If the idea was to curtail the drugs trade, then it also failed.
The number of arrests fell sharply, with about 60,000 people nabbed in Thailand in 2004. Then it was business as usual, and arrests reached more than 168,000 in 2009 and continued to rise into 2011, prompting Thaksin’s sister and recently elected Prime Minister Yingluck Shinawatra to launch her own programme.
Yingluck says the current policy will also focus on treatment, while aggressively combating criminal gangs and tightening cross-border security to stem the flow of drugs from factories in eastern Burma.
Vietnamese programmes, meanwhile, are considered little more than the pooling of addicts by the authorities for forced labour, and their attitude is that drug users are criminals as opposed to people with a drug addiction who require treatment. Cambodia, Laos and the Philippines aren’t much better.
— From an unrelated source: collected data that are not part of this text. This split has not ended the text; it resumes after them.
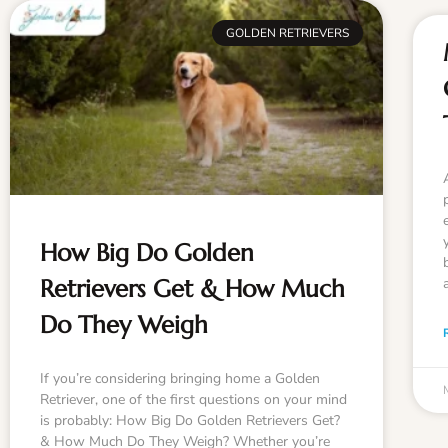
GOLDEN RETRIEVERS
How Big Do Golden
Retrievers Get & How Much
Do They Weigh
If you’re considering bringing home a Golden
Retriever, one of the first questions on your mind
is probably: How Big Do Golden Retrievers Get?
& How Much Do They Weigh? Whether you’re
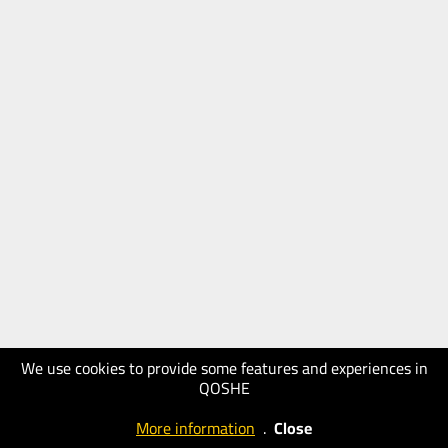
We use cookies to provide some features and experiences in
QOSHE
More information
.
Close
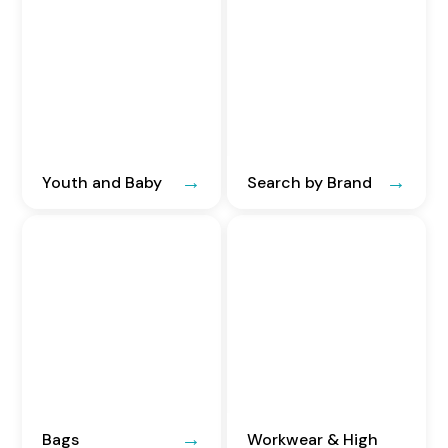
Youth and Baby
Search by Brand
Bags
Workwear & High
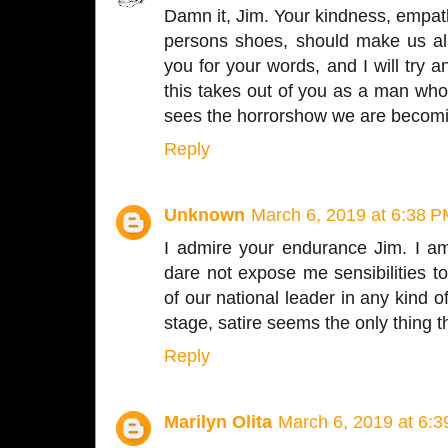
Damn it, Jim. Your kindness, empathy
persons shoes, should make us al
you for your words, and I will try
this takes out of you as a man wh
sees the horrorshow we are becom
Reply
Unknown
March 6, 2019 at 6:38 
I admire your endurance Jim. I am
dare not expose me sensibilities to
of our national leader in any kind o
stage, satire seems the only thing th
Reply
Marilyn Olita
March 6, 2019 at 6:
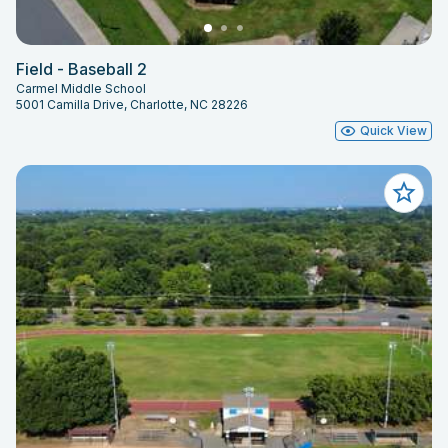
Field - Baseball 2
Carmel Middle School
5001 Camilla Drive, Charlotte, NC 28226
Quick View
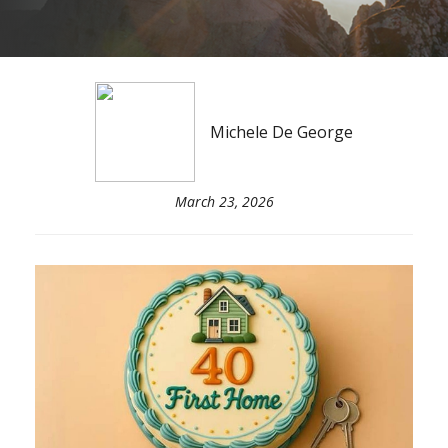
Michele De George
March 23, 2026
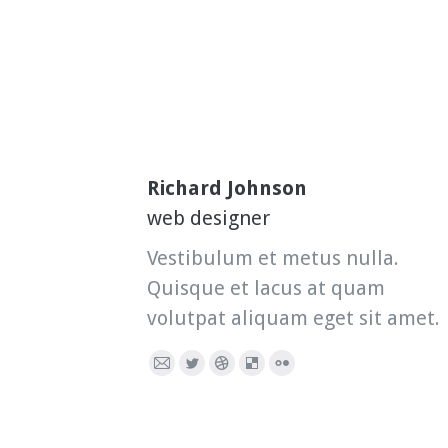
Richard Johnson
web designer
Vestibulum et metus nulla.
Quisque et lacus at quam
volutpat aliquam eget sit amet.
E-
Twitter
Dribbble
Delicious
Flickr
mail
Indonesia, however, is winning itself a more compassionate reputation by treating users as patients with a medical issue. In doing this, Yakita was established in 1999 and aims to help reform drug users with an approach that includes detox, recovery, education and counselling through 15 clinics across the country.
Yakita has argued that failing to treat addiction means an addict has two rather grim choices – death or prison. Yingluck is probably steering an appropriate course with her government’s renewed emphasis on treatment, but broadly speaking, the regional attitude to the treatment of users means the next UNODC report will probably show little improvement from the current state of affairs.